Unfortunately, NASA determined in 1976 that using microorganisms to create a breathable atmosphere might take thousands of years. Moreover, since Mars has lost its magnetic field, it would be a lost cause anyway.
Therefore, the first problem is fixing Mar’s magnetic field. But how?
Mar’s Magnetic Field
Interestingly, according to the Planetary Society:
“While we don’t have the technology to churn the core of a planet faster to revive its magnetic field, NASA’s Chief Scientist Dr. Jim Green and his colleagues have theorized that a magnetic field placed at point called L1 between the Sun and Mars, where their gravities roughly cancel out, could in theory encompass Mars and protect it from the solar wind.”

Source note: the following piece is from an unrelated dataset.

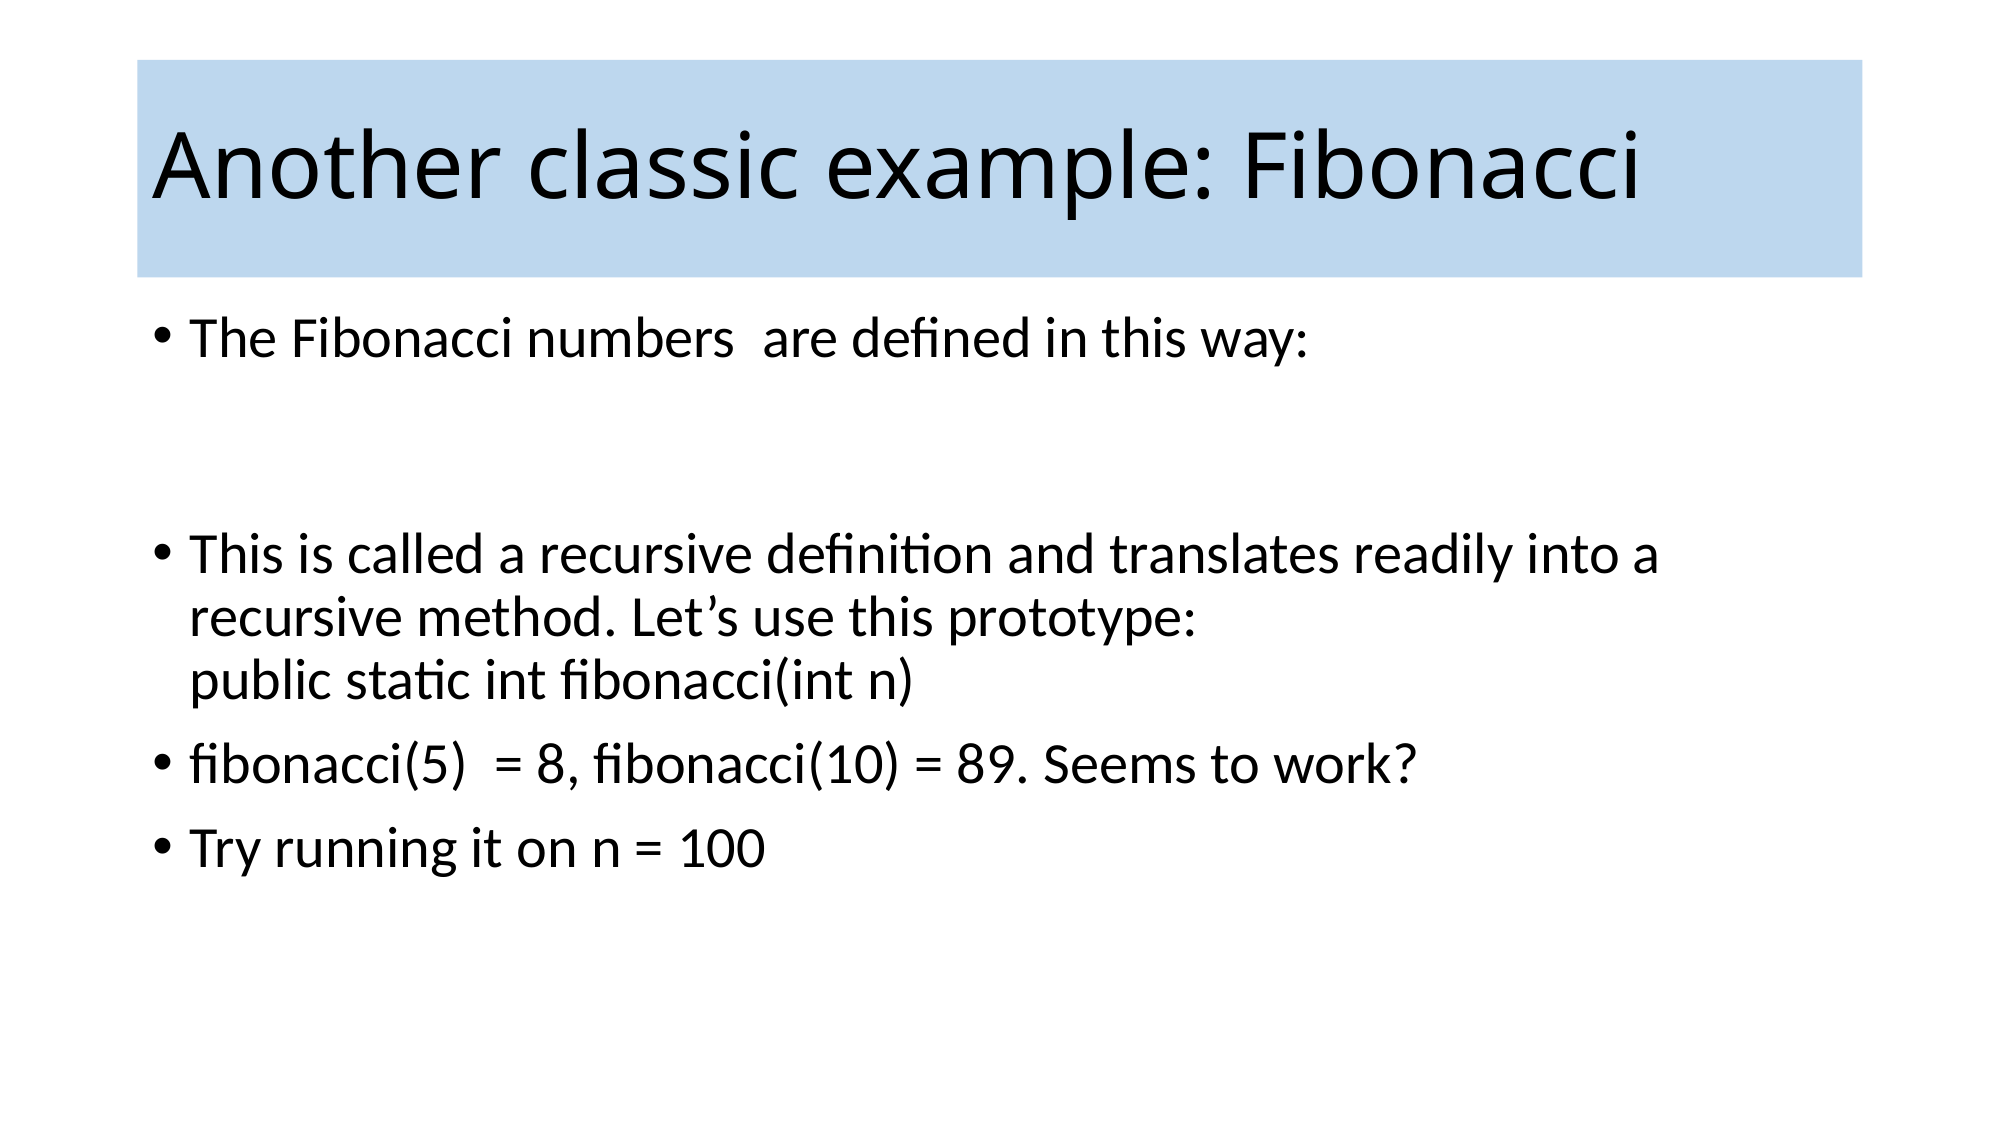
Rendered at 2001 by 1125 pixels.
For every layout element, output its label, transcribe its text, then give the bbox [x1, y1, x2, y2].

title Another classic example: Fibonacci [137, 59, 1863, 278]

Currently, Green says scientists can already place a weak field at the stable Sun-Mars L1 Lagrange point. (2,000 Gauss) So, if they can figure out how to make the magnetic field stronger ( more like 10,000 Gauss), it could work.
Again, talk about saving the Martian atmosphere harkens back to the ancient astronaut theory. To save the atmosphere on their home planet, the Anunnaki came to Earth to mine for gold. Then, they used the gold in some unknown way to protect their atmosphere. Perhaps, they were creating a protective magnetic field? Maybe it’s not so far-fetched after all?
See more about Lagrange points from Spacedock:
Martians Returning Home
If all went well, then Mars might become more Earth-like again. However, due to the lower gravity, conditions would likely be similar to living in the Himalayan mountains. Think: cold with thin, oxygen-low air.
Interestingly, there are signs of lost ancient cultures in the Himalayas here on Earth. Likewise, Martian conditions in the higher altitudes of Chile seem to coincide with frequent UFO reports.
Maybe, just maybe, the ETs found conditions there just perfect.
Considering everything, it seems like a better bet to restore the environment here on the Blue Planet before we head on over to the Red one. Nevertheless, seeing astronauts on Mars seems inevitable in our quest to find other life in the universe.
As when we arrived on the Moon, humans will become the extraterrestrials, if not Martians returning home.